§ **What is expected**: Extract every record, exactly as written, and ignore the pictures.

§ **Dataset entries**:
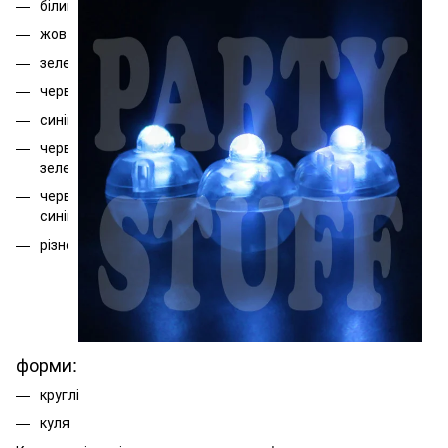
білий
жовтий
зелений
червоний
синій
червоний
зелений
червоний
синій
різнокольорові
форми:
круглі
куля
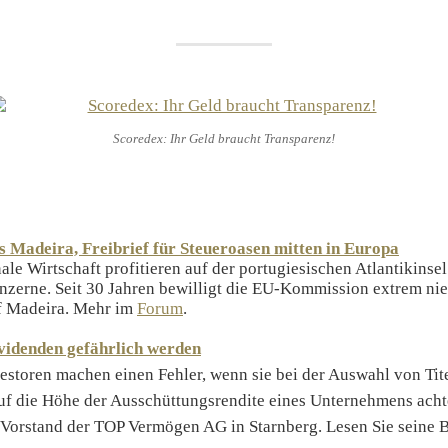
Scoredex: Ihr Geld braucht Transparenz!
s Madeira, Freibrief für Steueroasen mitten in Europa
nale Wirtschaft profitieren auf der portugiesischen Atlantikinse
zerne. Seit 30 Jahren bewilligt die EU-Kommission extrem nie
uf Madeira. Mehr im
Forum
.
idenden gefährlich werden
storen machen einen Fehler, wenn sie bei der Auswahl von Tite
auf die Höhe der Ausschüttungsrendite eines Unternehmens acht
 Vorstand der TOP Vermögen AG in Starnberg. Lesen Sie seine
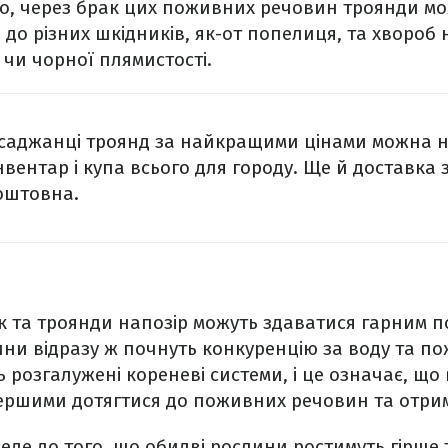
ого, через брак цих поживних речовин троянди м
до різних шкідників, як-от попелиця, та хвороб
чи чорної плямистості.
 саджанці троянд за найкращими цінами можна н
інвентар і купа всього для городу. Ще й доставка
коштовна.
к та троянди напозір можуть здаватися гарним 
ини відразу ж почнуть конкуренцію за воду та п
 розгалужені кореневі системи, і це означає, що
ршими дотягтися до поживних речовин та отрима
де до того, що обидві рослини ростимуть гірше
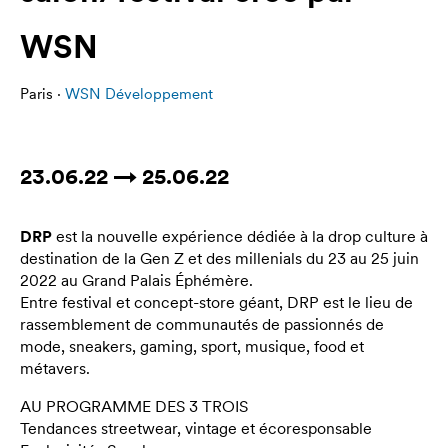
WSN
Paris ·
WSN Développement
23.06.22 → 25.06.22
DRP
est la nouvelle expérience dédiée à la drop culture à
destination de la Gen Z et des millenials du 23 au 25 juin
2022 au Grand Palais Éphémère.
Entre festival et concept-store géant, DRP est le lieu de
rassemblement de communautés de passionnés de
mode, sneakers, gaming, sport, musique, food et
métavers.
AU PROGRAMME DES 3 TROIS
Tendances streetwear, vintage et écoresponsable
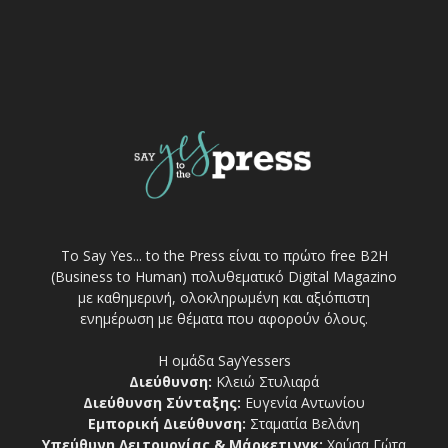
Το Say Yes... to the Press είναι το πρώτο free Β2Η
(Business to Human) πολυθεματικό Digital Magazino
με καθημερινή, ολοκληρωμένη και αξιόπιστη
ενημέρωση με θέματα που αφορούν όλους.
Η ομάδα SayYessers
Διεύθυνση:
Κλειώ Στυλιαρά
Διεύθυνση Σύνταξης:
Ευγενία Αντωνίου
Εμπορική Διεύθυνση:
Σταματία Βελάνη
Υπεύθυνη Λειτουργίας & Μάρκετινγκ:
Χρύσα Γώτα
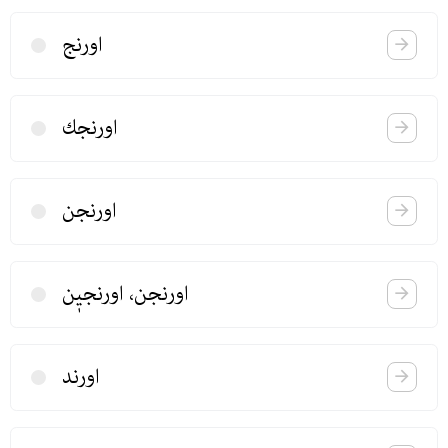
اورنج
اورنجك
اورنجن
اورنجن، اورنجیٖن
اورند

§ **Answer area**:
білий
жовтий
зелений
червоний
синій
червоний
зелений
червоний
синій
різнокольорові
форми:
круглі
куля
Scoredex: Ihr Geld braucht Transparenz!
s Madeira, Freibrief für Steueroasen mitten in Europa
nale Wirtschaft profitieren auf der portugiesischen Atlantikinse
zerne. Seit 30 Jahren bewilligt die EU-Kommission extrem nie
uf Madeira. Mehr im
Forum
.
idenden gefährlich werden
storen machen einen Fehler, wenn sie bei der Auswahl von Tite
auf die Höhe der Ausschüttungsrendite eines Unternehmens acht
 Vorstand der TOP Vermögen AG in Starnberg. Lesen Sie seine
ого, через брак цих поживних речовин троянди м
до різних шкідників, як-от попелиця, та хвороб
чи чорної плямистості.
 саджанці троянд за найкращими цінами можна н
інвентар і купа всього для городу. Ще й доставка
коштовна.
к та троянди напозір можуть здаватися гарним 
ини відразу ж почнуть конкуренцію за воду та п
 розгалужені кореневі системи, і це означає, що
ршими дотягтися до поживних речовин та отрима
де до того, що обидві рослини ростимуть гірше
WSN
Paris ·
WSN Développement
23.06.22 → 25.06.22
DRP
est la nouvelle expérience dédiée à la drop culture à
destination de la Gen Z et des millenials du 23 au 25 juin
2022 au Grand Palais Éphémère.
Entre festival et concept-store géant, DRP est le lieu de
rassemblement de communautés de passionnés de
mode, sneakers, gaming, sport, musique, food et
métavers.
AU PROGRAMME DES 3 TROIS
Tendances streetwear, vintage et écoresponsable
Το Say Yes... to the Press είναι το πρώτο free Β2Η
(Business to Human) πολυθεματικό Digital Magazino
με καθημερινή, ολοκληρωμένη και αξιόπιστη
ενημέρωση με θέματα που αφορούν όλους.
Η ομάδα SayYessers
Διεύθυνση:
Κλειώ Στυλιαρά
Διεύθυνση Σύνταξης:
Ευγενία Αντωνίου
Εμπορική Διεύθυνση:
Σταματία Βελάνη
Υπεύθυνη Λειτουργίας & Μάρκετινγκ:
Χρύσα Γώτα
اورنج
اورنجك
اورنجن
اورنجن، اورنجیٖن
اورند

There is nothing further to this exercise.